Goldman’s cash injection is to be structured as an investment vehicle and sold on to clients, who can then trade their stakes on secondary markets.
Goldman has given clients until the end of the week to decide whether they want to invest in the social networking firm, with an expected minimum investment of $2m.
The SEC watchdog is looking closely at secondary trading markets to see whether Facebook falls under a rule stipulating that firms with more than 499 shareholders must go public.
Experts are divided on whether Goldman’s vehicle will count as a single investor or create hundreds of new Facebook shareholders.
Facebook gained an exemption from this rule in November 2008 by arguing that most of its shares are held by staff, but it has not released details of all its investors.
SecondMarket, a platform that allows traders to exchange stakes in private companies, admitted yesterday that the SEC had requested information linked to secondary trading.

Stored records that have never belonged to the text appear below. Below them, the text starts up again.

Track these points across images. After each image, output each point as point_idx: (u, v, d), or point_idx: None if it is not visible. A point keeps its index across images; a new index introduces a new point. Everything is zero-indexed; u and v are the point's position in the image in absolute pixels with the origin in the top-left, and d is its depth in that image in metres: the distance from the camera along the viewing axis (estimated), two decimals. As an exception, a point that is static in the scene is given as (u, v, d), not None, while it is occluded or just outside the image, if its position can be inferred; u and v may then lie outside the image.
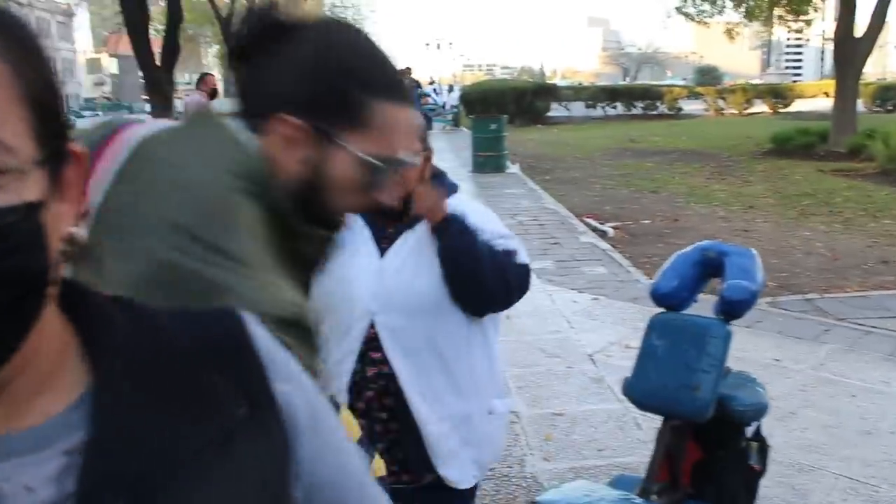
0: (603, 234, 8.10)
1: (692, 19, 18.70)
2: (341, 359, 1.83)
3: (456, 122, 23.28)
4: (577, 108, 28.64)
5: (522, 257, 1.94)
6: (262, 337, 0.65)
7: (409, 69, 15.95)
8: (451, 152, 14.59)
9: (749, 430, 2.43)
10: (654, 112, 28.31)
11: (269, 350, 0.64)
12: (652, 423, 3.69)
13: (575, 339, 4.93)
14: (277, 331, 0.81)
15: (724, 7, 18.29)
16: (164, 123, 0.99)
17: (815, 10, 17.76)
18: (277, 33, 0.97)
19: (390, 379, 1.82)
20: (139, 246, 0.84)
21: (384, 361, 1.82)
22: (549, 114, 26.59)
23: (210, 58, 56.71)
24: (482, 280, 1.83)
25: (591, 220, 8.71)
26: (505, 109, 19.82)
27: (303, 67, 0.96)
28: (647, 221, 8.84)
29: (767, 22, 19.26)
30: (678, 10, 18.53)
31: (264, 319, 0.80)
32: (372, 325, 1.83)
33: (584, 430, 3.73)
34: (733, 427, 2.37)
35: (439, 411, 1.84)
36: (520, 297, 1.95)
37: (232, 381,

“We have now received a voluntary request for information from the SEC regarding ‘pre-IPO pooled investment funds’”, said Mark Murphy, a spokesman for the New York-based broker. “We are fully cooperating.”
The SEC declined to comment.
FAST FACTS | US PUBLIC TRADING LAW
The Exchange Act forces a company with $10m or more in assets to go public if it has 500 or more shareholders.
The rules allow some groups such as trusts to count as a single investor.